Publicado en
septiembre 01, 2013
El Primer cañón, donde enormes crestones escalonados coronan cual mudos centinelas los paredones de mil metros de altura.
El parque selvático en el noroeste del país es un lugar impresionante de espléndidas montañas y ríos turbulentos.
Por Lois Neely.
OCULTO en el corazón del noroeste de Canadá se extiende el Parque Nacional de Nahanni, tierra de belleza increíble, surcada por un impetuoso río que corre por oscuros desfiladeros de enhiestas paredes y adornada por una enorme catarata cuyo tronar se oye en varios kilómetros a la redonda. La región de Nahanni, inaccesible desde tiempo inmemorial, es un mundo de magnificencia incomparable que cubre 37.000 kilómetros cuadrados en la comarca donde convergen Columbia Británica, el Yukón y los Territorios del Noroeste de Canadá. El gobierno canadiense reservó en 1971 alrededor de 4760 kilómetros cuadrados de ese esplendor natural para el establecimiento de un parque nacional.
Sin embargo, hasta ahora ningún camino lleva al Nahanni. El viajero debe partir de Fort Simpson, en los Territorios del Noroeste, y salvar en avión una distancia de 145 kilómetros para llegar a la aldea india de Nahanni Butte, situada en los linderos del Parque. Esta aldea se halla a unos 1450 kilómetros al noroeste de Edmonton, donde el río Nahanni del Sur confluye con el Liard, 210 kilómetros más abajo de las cataratas de Virginia, cuya altura es casi doble que las del Niágara.

TAREAS REQUERIDAS:
1. Copia textualmente, del texto sobre el Parque Nacional de Nahanni, el pasaje que va de "Publicado en" a "metros de altura.".
2. Prosigue el texto sobre el Parque Nacional de Nahanni a partir de su última oración.

INFORMACIÓN PROPORCIONADA:

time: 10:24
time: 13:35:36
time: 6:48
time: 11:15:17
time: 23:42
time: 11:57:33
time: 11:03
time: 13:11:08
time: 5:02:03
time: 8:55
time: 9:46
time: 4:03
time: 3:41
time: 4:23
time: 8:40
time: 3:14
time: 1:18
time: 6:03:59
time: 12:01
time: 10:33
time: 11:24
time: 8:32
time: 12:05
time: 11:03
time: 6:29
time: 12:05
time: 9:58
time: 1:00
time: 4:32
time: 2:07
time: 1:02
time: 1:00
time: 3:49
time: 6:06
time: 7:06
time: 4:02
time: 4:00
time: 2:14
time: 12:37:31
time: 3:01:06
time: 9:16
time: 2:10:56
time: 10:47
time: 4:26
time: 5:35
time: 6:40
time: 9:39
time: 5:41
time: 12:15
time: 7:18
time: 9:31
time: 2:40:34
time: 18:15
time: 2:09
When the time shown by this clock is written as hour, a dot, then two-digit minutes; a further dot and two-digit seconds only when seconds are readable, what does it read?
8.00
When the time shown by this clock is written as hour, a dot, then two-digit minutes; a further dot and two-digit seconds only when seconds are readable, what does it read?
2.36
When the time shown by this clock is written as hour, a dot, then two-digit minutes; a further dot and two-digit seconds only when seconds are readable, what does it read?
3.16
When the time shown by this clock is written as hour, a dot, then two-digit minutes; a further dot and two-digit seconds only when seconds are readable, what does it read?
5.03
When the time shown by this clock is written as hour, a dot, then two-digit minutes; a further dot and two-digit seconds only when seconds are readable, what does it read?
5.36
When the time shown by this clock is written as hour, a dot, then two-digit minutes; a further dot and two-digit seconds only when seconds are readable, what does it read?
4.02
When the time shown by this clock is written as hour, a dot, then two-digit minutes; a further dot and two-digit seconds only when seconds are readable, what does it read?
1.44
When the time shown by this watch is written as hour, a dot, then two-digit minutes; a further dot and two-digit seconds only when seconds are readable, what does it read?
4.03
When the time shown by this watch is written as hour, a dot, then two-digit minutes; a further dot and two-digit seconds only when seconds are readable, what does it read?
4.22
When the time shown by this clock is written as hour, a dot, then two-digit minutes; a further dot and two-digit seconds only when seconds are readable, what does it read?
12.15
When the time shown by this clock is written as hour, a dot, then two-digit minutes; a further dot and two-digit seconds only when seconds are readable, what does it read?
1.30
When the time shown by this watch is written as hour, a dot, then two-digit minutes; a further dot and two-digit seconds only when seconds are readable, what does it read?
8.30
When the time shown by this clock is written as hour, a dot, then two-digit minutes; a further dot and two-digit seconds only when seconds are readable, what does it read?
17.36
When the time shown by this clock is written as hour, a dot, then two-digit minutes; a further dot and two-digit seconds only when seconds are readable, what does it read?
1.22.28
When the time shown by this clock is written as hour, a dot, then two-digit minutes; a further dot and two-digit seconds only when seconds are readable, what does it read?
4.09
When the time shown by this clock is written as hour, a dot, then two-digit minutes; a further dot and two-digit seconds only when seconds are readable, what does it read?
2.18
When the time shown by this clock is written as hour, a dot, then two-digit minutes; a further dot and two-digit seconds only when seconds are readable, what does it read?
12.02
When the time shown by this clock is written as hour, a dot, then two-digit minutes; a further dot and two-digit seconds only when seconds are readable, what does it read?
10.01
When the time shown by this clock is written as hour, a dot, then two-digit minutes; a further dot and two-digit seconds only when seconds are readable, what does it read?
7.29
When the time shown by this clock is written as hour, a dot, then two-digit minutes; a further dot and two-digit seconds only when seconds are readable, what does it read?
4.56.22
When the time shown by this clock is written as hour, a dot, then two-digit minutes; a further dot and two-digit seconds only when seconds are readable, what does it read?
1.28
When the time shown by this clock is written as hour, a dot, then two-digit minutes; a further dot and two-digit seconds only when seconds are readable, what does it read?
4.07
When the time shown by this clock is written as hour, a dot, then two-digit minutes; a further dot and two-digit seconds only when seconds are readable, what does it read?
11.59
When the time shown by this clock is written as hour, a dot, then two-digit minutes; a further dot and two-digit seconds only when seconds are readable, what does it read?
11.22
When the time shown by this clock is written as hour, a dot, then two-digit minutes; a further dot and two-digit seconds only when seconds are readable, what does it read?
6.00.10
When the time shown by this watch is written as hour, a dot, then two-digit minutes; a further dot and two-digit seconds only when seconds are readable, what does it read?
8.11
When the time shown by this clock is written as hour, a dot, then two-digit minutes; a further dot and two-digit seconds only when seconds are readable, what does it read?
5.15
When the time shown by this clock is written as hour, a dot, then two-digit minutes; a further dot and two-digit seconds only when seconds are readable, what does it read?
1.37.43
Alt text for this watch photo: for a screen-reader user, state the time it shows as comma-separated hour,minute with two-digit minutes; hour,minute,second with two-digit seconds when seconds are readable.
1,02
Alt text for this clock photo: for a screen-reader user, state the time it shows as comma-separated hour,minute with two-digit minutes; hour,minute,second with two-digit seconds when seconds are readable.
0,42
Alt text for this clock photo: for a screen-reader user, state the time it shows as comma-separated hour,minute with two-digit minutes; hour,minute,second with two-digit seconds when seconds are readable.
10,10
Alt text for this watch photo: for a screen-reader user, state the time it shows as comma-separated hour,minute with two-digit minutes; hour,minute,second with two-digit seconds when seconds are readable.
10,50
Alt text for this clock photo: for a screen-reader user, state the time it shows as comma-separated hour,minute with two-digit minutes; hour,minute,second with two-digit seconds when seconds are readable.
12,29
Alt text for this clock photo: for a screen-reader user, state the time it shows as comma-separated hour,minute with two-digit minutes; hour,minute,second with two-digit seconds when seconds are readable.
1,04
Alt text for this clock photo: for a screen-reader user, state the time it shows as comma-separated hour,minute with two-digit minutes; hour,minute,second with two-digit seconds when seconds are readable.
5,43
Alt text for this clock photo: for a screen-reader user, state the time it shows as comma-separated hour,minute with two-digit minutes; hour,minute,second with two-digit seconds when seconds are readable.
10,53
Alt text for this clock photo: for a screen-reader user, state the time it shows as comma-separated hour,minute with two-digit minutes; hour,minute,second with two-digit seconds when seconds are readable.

RESPUESTAS POR TAREA:
1.
Publicado en
septiembre 01, 2013
El Primer cañón, donde enormes crestones escalonados coronan cual mudos centinelas los paredones de mil metros de altura.

2.
Hasta hace poco tiempo sólo un puñado de indios, de tramperos, buscadores de oro, elementos de la Real Policía Montada de Canadá y hombres de ciencia del Servicio Canadiense de la Vida Silvestre habían tenido contacto con las impresionantes vistas de la región del Nahanni y con su "silencio que se palpa". Pocas canoas podían remontar el Nahanni del Sur, de aguas impetuosas y violentos recodos, y abrirse paso por las estrechas gargantas flanqueadas por paredones que se levantan a más de 1000 metros por encima de la corriente.
En la actualidad, cualquier turista lo bastante intrépido puede llegar al interior de la región y admirar sus prodigios a bordo de una embarcación de aluminio con fondo de acero, proyectada por pilotos de avionetas que vuelan en esos territorios y por guías indios, especialmente para navegar por ríos torrentosos y de escaso fondo, como el Nahanni del Sur. Estas barcas miden siete metros, son de altos costados, calan 15 centímetros y avanzan impulsadas por poderosos chorros de agua. La embarcación tiene capacidad para cuatro o cinco pasajeros, un cocinero y un lanchero, que también hace los oficios de guía. El gobierno canadiense patrocina travesías que parten de Fort Simpson, y hay asimismo una empresa privada autorizada para organizar excursiones que se inician directamente en Nahanni Butte.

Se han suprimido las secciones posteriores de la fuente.